I am not sure about the underlying standards of chunked http, maybe the
data chunk is supposed to always been \n-terminated, and it may be a
mis-behaving server, but the fact is: I can get the example image fine
with any browser, but not with Net::HTTP.

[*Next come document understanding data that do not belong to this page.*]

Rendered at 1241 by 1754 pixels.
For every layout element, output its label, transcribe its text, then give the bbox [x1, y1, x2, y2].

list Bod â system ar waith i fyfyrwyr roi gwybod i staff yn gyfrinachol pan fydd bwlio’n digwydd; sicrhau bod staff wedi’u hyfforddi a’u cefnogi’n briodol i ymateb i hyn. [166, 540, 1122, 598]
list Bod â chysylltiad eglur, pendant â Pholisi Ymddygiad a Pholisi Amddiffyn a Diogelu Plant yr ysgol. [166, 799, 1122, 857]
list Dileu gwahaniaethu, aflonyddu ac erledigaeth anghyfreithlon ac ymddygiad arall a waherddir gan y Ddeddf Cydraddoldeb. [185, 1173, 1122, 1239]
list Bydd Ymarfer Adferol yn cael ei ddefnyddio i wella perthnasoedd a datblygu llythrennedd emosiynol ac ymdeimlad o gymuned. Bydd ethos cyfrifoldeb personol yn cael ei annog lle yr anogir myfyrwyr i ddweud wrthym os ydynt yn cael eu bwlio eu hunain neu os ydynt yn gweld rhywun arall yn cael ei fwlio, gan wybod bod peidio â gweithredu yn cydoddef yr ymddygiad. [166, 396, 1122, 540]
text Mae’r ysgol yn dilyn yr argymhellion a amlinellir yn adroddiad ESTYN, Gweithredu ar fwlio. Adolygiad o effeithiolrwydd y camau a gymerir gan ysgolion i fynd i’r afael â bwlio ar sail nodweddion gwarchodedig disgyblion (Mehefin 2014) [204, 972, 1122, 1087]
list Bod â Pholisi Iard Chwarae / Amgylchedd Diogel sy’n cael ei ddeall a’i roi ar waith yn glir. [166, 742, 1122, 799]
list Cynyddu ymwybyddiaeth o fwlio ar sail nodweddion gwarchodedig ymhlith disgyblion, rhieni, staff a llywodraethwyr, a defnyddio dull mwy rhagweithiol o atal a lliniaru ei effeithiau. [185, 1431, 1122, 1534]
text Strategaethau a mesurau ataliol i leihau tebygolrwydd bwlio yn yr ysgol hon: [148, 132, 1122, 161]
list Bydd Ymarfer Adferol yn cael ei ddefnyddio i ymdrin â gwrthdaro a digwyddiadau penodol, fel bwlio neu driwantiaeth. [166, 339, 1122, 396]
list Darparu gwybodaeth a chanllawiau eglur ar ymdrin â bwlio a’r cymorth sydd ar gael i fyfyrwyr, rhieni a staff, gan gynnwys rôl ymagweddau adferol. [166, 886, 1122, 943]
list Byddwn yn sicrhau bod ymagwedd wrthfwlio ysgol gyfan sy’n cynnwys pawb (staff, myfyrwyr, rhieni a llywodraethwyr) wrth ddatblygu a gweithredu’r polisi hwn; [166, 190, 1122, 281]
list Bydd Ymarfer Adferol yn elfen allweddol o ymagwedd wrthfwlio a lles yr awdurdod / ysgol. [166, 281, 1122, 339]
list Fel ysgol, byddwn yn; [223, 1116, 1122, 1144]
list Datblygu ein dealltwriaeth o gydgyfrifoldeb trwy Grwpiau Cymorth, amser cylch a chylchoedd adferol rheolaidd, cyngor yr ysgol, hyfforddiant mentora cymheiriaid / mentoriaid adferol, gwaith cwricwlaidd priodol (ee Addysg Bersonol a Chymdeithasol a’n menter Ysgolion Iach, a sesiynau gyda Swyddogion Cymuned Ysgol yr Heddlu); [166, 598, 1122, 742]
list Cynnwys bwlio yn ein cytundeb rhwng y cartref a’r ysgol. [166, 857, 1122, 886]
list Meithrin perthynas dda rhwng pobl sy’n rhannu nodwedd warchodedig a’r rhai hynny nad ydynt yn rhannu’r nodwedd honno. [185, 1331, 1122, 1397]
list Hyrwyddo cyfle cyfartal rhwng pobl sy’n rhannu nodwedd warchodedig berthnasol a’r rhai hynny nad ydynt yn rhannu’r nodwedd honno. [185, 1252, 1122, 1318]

As a tentative fix, I wrote a patch that catches the EOFError in
read_chunked. You will the patch file attached. With the patch, things
work fine:

$ irb
 >> require 'net/http'
=> true
 >> res =
Net::HTTP.get_response(URI.parse('http://snapcasa.com/get.aspx?code=1000&size=m&url=...))
=> #<Net::HTTPOK 200 OK readbody=true>
 >> File.open('test.jpg','w').write res.body
=> 2881
 >>

With the patch, the above gives me a perfectly fine JPEG file. However,
I am afraid my current patch, with a big begin...rescue around most of
the body of the read_chunked function, catches the EOFError at level
higher than necessary, which is not good practice...

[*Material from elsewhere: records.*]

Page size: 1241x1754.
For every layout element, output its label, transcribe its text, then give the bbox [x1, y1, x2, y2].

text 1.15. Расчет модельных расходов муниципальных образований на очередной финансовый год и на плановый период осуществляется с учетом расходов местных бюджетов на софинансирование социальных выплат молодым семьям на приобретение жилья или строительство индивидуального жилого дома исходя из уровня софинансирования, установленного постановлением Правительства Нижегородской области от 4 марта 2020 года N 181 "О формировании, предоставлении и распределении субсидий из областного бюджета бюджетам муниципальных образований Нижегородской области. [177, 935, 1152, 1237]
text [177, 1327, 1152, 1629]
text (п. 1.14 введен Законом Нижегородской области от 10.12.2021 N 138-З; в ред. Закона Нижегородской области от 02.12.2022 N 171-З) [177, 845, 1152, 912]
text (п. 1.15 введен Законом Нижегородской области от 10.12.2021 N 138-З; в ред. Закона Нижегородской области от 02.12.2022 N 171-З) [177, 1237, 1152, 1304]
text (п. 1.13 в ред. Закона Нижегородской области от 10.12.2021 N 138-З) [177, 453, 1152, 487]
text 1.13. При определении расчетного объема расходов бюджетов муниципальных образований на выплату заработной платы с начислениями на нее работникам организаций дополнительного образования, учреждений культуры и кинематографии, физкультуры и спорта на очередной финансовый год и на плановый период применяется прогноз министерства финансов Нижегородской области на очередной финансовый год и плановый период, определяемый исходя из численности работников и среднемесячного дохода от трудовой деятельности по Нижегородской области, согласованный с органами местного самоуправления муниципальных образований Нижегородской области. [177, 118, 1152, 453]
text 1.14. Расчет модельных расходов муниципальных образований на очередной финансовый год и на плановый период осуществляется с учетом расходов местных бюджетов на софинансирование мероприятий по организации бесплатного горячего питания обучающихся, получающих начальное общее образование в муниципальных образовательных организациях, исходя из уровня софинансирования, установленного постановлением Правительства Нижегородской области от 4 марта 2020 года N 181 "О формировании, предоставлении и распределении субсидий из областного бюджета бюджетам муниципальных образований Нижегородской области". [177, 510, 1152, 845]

Anyway, before continuing any further, could someone involved in the
development of Ruby take a look at this, confirm the existence of the
bug, and maybe even come up with a better fix?

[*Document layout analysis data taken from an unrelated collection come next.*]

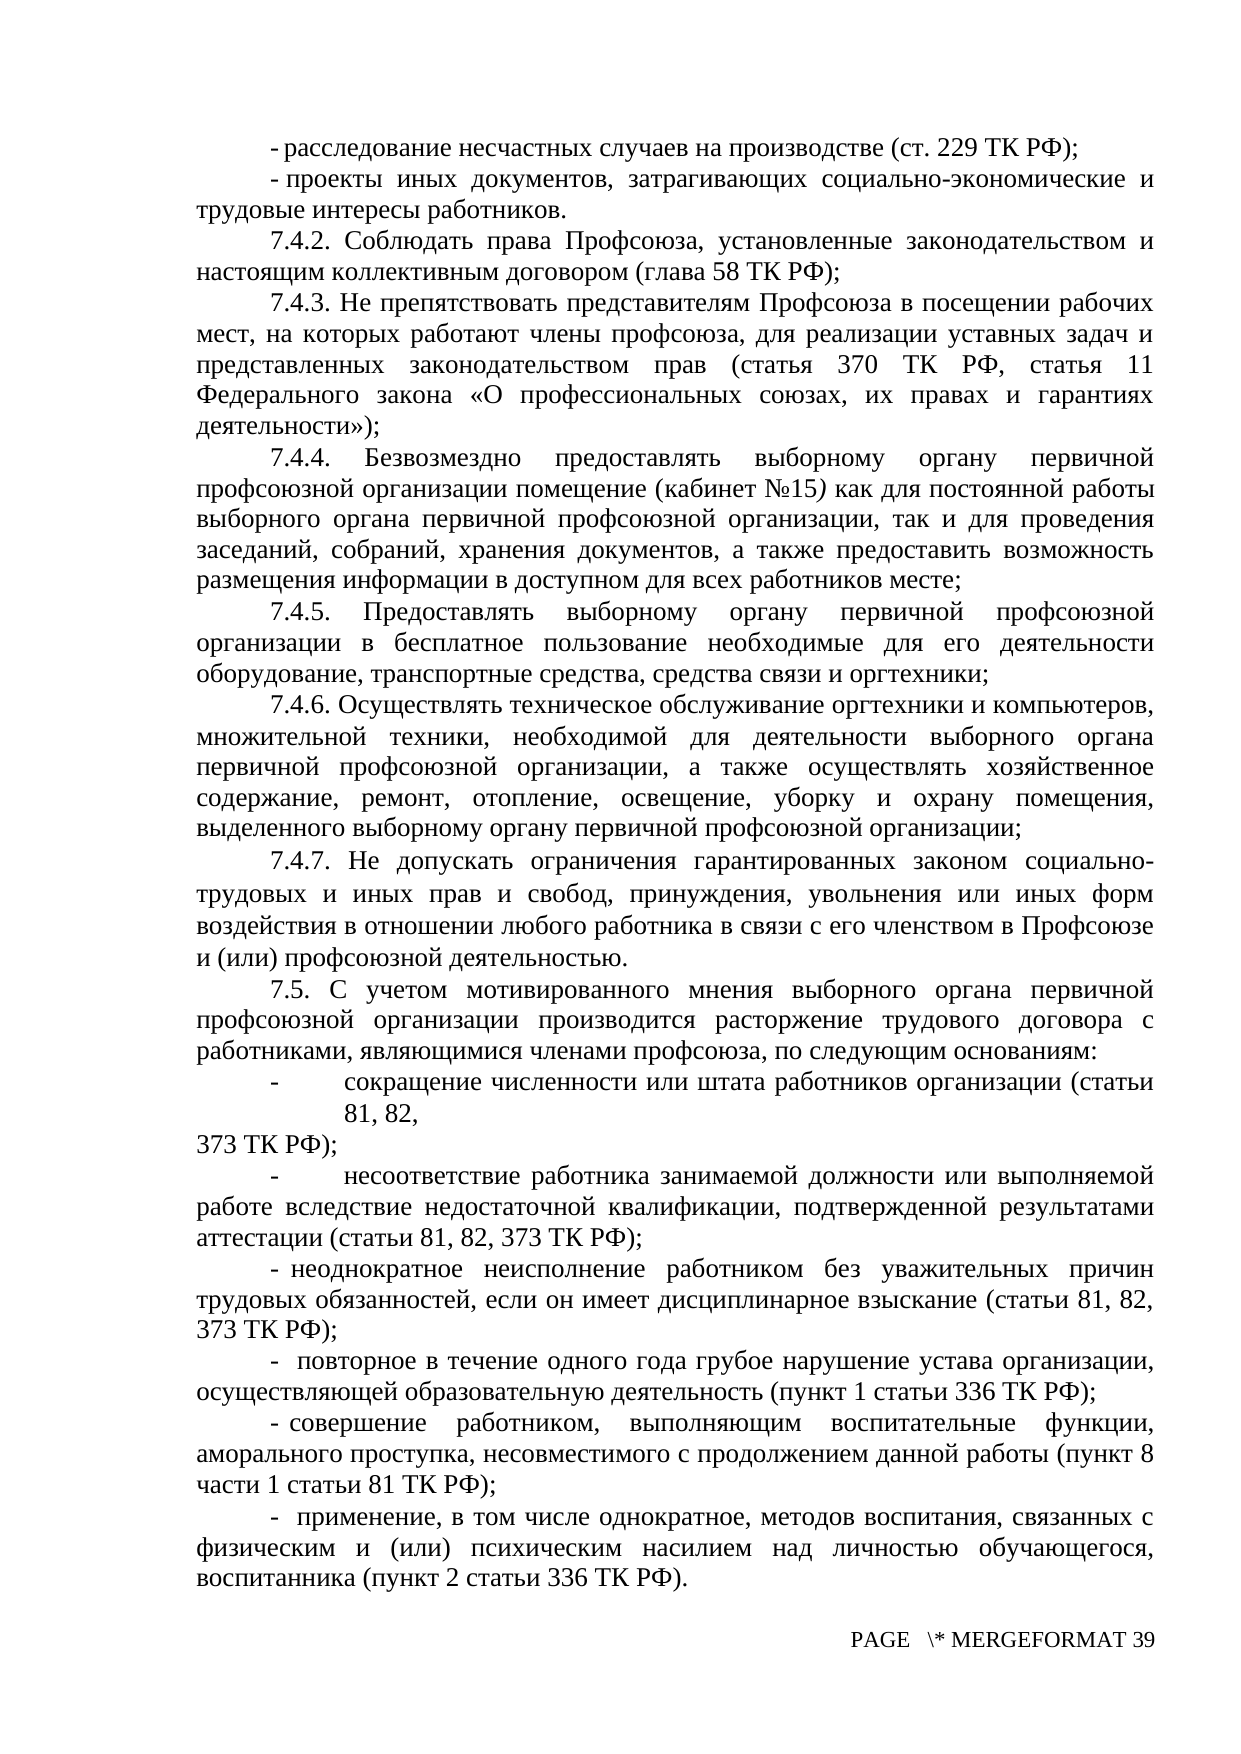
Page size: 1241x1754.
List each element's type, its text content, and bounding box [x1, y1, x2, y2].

list проекты иных документов, затрагивающих социально-экономические и трудовые интересы работников. [196, 163, 1155, 224]
list совершение работником, выполняющим воспитательные функции, аморального проступка, несовместимого с продолжением данной работы (пункт 8 части 1 статьи 81 ТК РФ); [196, 1407, 1155, 1499]
list применение, в том числе однократное, методов воспитания, связанных с физическим и (или) психическим насилием над личностью обучающегося, воспитанника (пункт 2 статьи 336 ТК РФ). [196, 1501, 1155, 1592]
list расследование несчастных случаев на производстве (ст. 229 ТК РФ); [270, 131, 1155, 162]
text 7.4.7. Не допускать ограничения гарантированных законом социально-трудовых и иных прав и свобод, принуждения, увольнения или иных форм воздействия в отношении любого работника в связи с его членством в Профсоюзе и (или) профсоюзной деятельностью. [196, 844, 1155, 972]
text 7.4.6. Осуществлять техническое обслуживание оргтехники и компьютеров, множительной техники, необходимой для деятельности выборного органа первичной профсоюзной организации, а также осуществлять хозяйственное содержание, ремонт, отопление, освещение, уборку и охрану помещения, выделенного выборному органу первичной профсоюзной организации; [196, 689, 1155, 843]
text 7.4.2. Соблюдать права Профсоюза, установленные законодательством и настоящим коллективным договором (глава 58 ТК РФ); [196, 225, 1155, 286]
text 7.4.5. Предоставлять выборному органу первичной профсоюзной организации в бесплатное пользование необходимые для его деятельности оборудование, транспортные средства, средства связи и оргтехники; [196, 596, 1155, 688]
list неоднократное неисполнение работником без уважительных причин трудовых обязанностей, если он имеет дисциплинарное взыскание (статьи 81, 82, 373 ТК РФ); [196, 1253, 1155, 1344]
text 7.4.4. Безвозмездно предоставлять выборному органу первичной профсоюзной организации помещение (кабинет №15) как для постоянной работы выборного органа первичной профсоюзной организации, так и для проведения заседаний, собраний, хранения документов, а также предоставить возможность размещения информации в доступном для всех работников месте; [196, 442, 1155, 595]
list несоответствие работника занимаемой должности или выполняемой работе вследствие недостаточной квалификации, подтвержденной результатами аттестации (статьи 81, 82, 373 ТК РФ); [196, 1160, 1155, 1252]
list повторное в течение одного года грубое нарушение устава организации, осуществляющей образовательную деятельность (пункт 1 статьи 336 ТК РФ); [196, 1346, 1155, 1406]
list сокращение численности или штата работников организации (статьи 81, 82, [270, 1066, 1155, 1128]
text 7.5. С учетом мотивированного мнения выборного органа первичной профсоюзной организации производится расторжение трудового договора с работниками, являющимися членами профсоюза, по следующим основаниям: [196, 974, 1155, 1065]
text 373 ТК РФ); [196, 1128, 1155, 1159]
text 7.4.3. Не препятствовать представителям Профсоюза в посещении рабочих мест, на которых работают члены профсоюза, для реализации уставных задач и представленных законодательством прав (статья 370 ТК РФ, статья 11 Федерального закона «О профессиональных союзах, их правах и гарантиях деятельности»); [196, 287, 1155, 440]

PS: please let me know if I posted this in the wrong list, or if I
should open a bug report on some bug tracking system.


Thank you for your help.
Nobuyoshi N. (Guest)
on 2009-04-13 15:20
(Received via mailing list)
Hi,

At Mon, 13 Apr 2009 12:40:32 +0900,
Yves-Eric Martin wrote in [ruby-talk:333704]:
> In http.rb, line 2236 the "read_chunked" function calls
> @socket.readline. This "readline" function, in protocol.rb line 126,
> calls readuntil("\n"). This works fine if the data chunk is
> "\n-terminated", but throws an EOFError if it is not.

Not "\n-terminated".

According to RFC2616 and RFC2068, chunks consist from
chunk-size and chunk-body, and the chunked-body is terminated
by "0" size chunk.

That is, the response doesn't seem to follow the RFCs.
Yves-Eric Martin (Guest)
on 2009-04-14 07:33
(Received via mailing list)
Thank you for pointing me to the RFC. Indeed, the response does not
seem RFC-compliant...

Other than my quick and dirty patch, is there a way to tell Net::HTTP
to ignore the EOFError and accept non-compliant input? Again, the point
is that an image, which displays fine in Internet Explorer, Firefox and
Safari, cannot be downloaded with Net::HTTP. While I understand the
"not RFC-compliant" argument, for practical reasons, it does seem a bit
limiting...

Thank you,


PS: I will also contact the administrator of the problem site regarding
this
RFC compliance issue.

--
Yves-Eric
Nobuyoshi N. (Guest)
on 2009-04-14 08:26
(Received via mailing list)
Hi,

At Tue, 14 Apr 2009 12:33:01 +0900,
Yves-Eric Martin wrote in [ruby-talk:333820]:
> Other than my quick and dirty patch, is there a way to tell Net::HTTP
> to ignore the EOFError and accept non-compliant input? Again, the point
> is that an image, which displays fine in Internet Explorer, Firefox and
> Safari, cannot be downloaded with Net::HTTP. While I understand the
> "not RFC-compliant" argument, for practical reasons, it does seem a bit
> limiting...

See rdoc of Net::HTTPResponse#read_body and
Net::HTTP#request_get.

  out = "" # or open(destfile, "wb")
  begin
    Net::HTTP.get_response(uri) do |res|
      res.read_body {|s| out << s}
    end
  rescue EOFError
  end
Yves-Eric Martin (Guest)
on 2009-04-14 12:33
(Received via mailing list)
Works like a charm!

Thank you Nobu for your great help. I owe you a beer.


--
Yves-Eric
This topic is locked and can not be replied to.